> **Passage**:
I fork the thread to respond on the MailRepository part :D

> fun quiz can you tell looking
> > only at the documentation and code comments the difference between :
> > MailRepositoryStore, MailRepositoryUrlStore and MailRepository all of
> which
> > are in mailrepository-api  )
> Game accepted.
>   - Mail repository is storage for email, with their processing context
> (long term storage, differs from mail queue which is a flow).
>   - Mail repository are identified by their URL
>   - Mail repository can be created through the use of mail repository
> store by supplying an URL
>   - MailRepositoryUrlStore is an implementation detail of
> MailRepositoryStore, and brings persistance to mail repositories (that
> are created through webadmin, configuration changes etc..)
>

Almost :D
MailRepositoryStore only has 2 implementations :  in memory and a spring
based

If I understand it correctly the MailRepositoryStore is actually a
computing cache.
Roughly  equivalent to Map<MailRepositoryUrl, MailRepository> with a
generic factory method to create the MailRepository when it is not already
in the cache.
The factory method relies on a statically injected config that maps
"protocols" to the FQDN of the corresponding implementation. When the
"store" resolves a MailRepository through its MailRepositoryUrl, it
retrieves the FQDN from the protocol part of the url then delegates to
spring, guice or a static map to actually get the corresponding
implementation.

Dataset items
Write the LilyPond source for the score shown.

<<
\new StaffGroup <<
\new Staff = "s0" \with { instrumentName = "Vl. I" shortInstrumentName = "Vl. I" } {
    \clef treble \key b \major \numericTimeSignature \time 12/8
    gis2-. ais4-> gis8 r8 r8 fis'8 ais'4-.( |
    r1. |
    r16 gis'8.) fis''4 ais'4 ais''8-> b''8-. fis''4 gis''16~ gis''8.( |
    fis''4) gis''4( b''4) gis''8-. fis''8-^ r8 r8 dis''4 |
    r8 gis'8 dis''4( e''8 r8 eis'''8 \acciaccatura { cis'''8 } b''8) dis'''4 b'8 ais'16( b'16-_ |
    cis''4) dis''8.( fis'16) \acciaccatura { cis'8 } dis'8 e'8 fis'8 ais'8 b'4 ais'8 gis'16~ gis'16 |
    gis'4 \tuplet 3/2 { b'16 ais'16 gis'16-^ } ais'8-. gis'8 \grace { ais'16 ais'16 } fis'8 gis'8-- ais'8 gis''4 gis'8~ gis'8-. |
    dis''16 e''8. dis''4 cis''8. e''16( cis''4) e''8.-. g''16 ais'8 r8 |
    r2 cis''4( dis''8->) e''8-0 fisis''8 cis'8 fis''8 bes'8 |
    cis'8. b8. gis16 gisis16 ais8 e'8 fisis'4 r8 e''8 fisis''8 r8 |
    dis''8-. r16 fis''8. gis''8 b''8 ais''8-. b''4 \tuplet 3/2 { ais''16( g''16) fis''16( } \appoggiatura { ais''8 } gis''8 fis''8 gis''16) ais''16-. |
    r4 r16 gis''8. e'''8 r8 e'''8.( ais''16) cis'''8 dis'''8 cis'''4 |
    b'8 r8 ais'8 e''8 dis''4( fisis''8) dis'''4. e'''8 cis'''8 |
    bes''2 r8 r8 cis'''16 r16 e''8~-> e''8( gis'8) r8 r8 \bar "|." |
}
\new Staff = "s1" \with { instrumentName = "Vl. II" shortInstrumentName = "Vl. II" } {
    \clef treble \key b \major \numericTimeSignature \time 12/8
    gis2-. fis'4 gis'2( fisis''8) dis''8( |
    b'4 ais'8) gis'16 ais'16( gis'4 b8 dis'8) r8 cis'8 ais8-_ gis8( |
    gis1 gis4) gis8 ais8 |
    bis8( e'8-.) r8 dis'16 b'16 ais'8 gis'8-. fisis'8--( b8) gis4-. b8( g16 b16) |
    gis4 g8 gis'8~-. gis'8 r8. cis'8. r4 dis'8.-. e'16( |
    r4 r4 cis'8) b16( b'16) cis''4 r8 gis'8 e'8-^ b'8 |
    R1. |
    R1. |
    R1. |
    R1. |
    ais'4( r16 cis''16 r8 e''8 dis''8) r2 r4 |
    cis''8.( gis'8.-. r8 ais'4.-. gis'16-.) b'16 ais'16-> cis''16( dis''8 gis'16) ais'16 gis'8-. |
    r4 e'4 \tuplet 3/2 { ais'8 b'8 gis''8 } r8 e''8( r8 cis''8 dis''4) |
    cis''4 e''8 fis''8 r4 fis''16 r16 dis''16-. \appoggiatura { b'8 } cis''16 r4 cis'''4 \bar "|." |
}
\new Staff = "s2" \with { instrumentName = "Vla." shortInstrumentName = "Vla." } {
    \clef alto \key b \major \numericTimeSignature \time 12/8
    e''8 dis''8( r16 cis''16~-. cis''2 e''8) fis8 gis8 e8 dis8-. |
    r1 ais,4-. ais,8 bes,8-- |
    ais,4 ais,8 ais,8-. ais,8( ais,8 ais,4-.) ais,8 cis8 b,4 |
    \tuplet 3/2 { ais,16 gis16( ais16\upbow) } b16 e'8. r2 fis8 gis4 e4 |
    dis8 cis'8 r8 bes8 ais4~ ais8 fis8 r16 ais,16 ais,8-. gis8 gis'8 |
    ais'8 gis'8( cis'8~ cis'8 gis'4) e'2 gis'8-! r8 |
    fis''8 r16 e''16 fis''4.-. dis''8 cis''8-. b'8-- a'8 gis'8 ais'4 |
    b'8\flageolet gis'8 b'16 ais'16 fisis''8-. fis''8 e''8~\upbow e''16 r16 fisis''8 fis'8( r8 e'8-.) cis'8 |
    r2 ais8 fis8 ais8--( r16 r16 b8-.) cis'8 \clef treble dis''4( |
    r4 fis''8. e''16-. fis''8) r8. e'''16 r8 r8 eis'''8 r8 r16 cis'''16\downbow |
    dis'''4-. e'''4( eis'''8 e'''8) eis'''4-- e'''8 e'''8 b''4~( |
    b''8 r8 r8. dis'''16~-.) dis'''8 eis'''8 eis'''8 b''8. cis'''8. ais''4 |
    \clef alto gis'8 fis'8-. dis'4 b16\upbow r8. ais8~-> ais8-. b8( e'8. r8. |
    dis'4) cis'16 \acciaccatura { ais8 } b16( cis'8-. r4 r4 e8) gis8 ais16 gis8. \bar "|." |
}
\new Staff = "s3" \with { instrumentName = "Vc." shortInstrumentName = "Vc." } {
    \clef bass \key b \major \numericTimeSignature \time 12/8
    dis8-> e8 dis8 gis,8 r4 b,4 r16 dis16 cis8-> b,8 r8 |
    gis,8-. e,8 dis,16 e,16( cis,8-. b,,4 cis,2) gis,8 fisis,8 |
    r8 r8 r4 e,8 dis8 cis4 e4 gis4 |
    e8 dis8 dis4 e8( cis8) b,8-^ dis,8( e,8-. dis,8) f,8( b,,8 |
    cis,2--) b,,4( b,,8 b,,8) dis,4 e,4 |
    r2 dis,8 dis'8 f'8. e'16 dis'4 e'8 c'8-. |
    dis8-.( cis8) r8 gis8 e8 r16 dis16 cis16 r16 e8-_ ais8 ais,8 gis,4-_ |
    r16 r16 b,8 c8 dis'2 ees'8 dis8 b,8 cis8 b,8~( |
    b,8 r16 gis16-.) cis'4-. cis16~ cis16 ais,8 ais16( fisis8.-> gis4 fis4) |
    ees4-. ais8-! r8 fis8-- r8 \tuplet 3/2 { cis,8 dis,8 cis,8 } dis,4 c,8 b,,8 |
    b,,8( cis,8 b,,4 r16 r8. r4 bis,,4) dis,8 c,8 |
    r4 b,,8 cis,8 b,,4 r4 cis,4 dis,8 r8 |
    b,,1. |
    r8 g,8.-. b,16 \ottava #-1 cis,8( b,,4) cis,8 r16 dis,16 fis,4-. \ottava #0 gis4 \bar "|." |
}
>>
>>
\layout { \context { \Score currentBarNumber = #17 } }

> **Directions**:
- A) Please reproduce the email about mail repositories between "I fork the thread" and "is a flow).", inclusive.
- B) Write what comes next in the email about mail repositories, picking up after its final sentence.
The entries are separate from the email about mail repositories.

> **Solved tasks**:
- A)
I fork the thread to respond on the MailRepository part :D

> fun quiz can you tell looking
> > only at the documentation and code comments the difference between :
> > MailRepositoryStore, MailRepositoryUrlStore and MailRepository all of
> which
> > are in mailrepository-api  )
> Game accepted.
>   - Mail repository is storage for email, with their processing context
> (long term storage, differs from mail queue which is a flow).

- B)
The naming Store and InMemory got me mightily confused when I tried to sort
this out to inject the blob mail repository store.

MailRepositoryUrls start with a protocol such as cassandra:// blob://
file://, then a repository "id"

The MailRepositoryUrlStore has 3 implementations : cassandra, jpa and
inmemory. I am not yet clear on what having a persistent store brings over
using the in memory store.

Now to have a MailRepositoryStore not based on Cassandra, the memory
> implementation is good enough if manual creation of mail repository is
> forbidden (akka through webadmin) and if configuration is homogeneous in
> the James cluster.
>

Even if you were to create a mail repository manually, I don't understand
how anything would be stored in it if it is not mentioned in the server's
configuration (mailet container's config most likely).
Even if there is a way to dynamically make james store mails in a mail
repository that is not mentioned in the configuration, the in memory
implementation will still register it when it is used.  I guess that only
leaves discoverability of existing MailRepositoryUrls across restarts when
an Url is not used much. That leaves me wondering what the actual use case
is ...


> Ideally MailRepositoryUrlStore should not have had been in the API.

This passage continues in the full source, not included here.